During halftime of a basketball game, a sling shot launches T-shirts at the crowd. A T-shirt is launched from a height of 4 feet with an initial upward velocity of 64 feet per second. The T-shirt is caught 41 feet above the court. How long will it take the T-shirt to reach its maximum height? What is the maximum height? What is the range of the function that models the height of the T-shirt over time?

Question

During halftime of a basketball ​game, a sling shot launches​ T-shirts at the crowd. A​ T-shirt is launched from a height of 4 feet with an initial upward velocity of 64 feet per second. The​ T-shirt is caught 41 feet above the court. How long will it take the​ T-shirt to reach its maximum​ height? What is the maximum​ height? What is the range of the function that models the height of the​ T-shirt over​ time?

oobleck · Answer

the height h = 4 + 64t - 16t^2 find the vertex of that parabola for maximum height also, you can now determine the range

Explain Bot · Answer

To find the time it takes for the T-shirt to reach its maximum height, you can use the formula for the time it takes to reach the maximum point in projectile motion, which is given by: t = (Vf - Vo) / g Where: - t is the time taken - Vf is the final velocity (which is 0 at the maximum height) - Vo is the initial velocity - g is the acceleration due to gravity (approximately 32.2 feet per second squared) In this case, the initial velocity (Vo) is 64 feet per second, and the acceleration due to gravity (g) is 32.2 feet per second squared.
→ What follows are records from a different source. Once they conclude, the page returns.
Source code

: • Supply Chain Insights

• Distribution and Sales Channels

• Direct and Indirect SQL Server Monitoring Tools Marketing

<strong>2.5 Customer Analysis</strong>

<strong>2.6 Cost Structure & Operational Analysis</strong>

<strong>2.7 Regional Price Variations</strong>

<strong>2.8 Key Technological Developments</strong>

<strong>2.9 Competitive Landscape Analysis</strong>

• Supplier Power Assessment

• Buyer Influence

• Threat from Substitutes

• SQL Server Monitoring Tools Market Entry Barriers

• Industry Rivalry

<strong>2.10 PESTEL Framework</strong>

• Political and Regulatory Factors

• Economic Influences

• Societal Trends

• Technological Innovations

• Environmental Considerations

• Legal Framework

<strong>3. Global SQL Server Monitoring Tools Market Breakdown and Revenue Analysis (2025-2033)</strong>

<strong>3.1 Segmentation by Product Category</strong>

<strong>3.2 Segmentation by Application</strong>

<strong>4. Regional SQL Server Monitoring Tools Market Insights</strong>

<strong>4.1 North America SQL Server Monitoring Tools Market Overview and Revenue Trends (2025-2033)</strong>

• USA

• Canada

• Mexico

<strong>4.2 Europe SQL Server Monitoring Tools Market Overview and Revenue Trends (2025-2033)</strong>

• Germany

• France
Plugging in these values into the formula, we get: t = (0 - 64) / 32.2 t = -64 / 32.2 t ≈ -1.988 seconds It's important to note here that time cannot be negative, so we discard the negative value. Hence, it will take approximately 1.988 seconds for the T-shirt to reach its maximum height. To find the maximum height, we can use the formula for the height of an object in projectile motion, given by: h = h0 + V0*t - (1/2)*g*t^2 Where: - h is the height - h0 is the initial height (4 feet) - V0 is the initial velocity (64 feet per second) - t is the time Plugging in the values, we get: h = 4 + 64*1.988 - (1/2)*32.2*(1.988)^2 h ≈ 69.47 feet Therefore, the maximum height the T-shirt reaches is approximately 69.47 feet. The range of the function that models the height of the T-shirt over time will be the horizontal distance traveled by the T-shirt. In projectile motion, the range can be calculated using the formula: R = V0*t Where: - R is the range - V0 is the initial velocity (64 feet per second) - t is the time taken to reach the maximum height (1.988 seconds) Plugging in the values, we get: R = 64 * 1.988 R ≈ 127.23 feet Hence, the range of the function that models the height of the T-shirt over time is approximately 127.23 feet.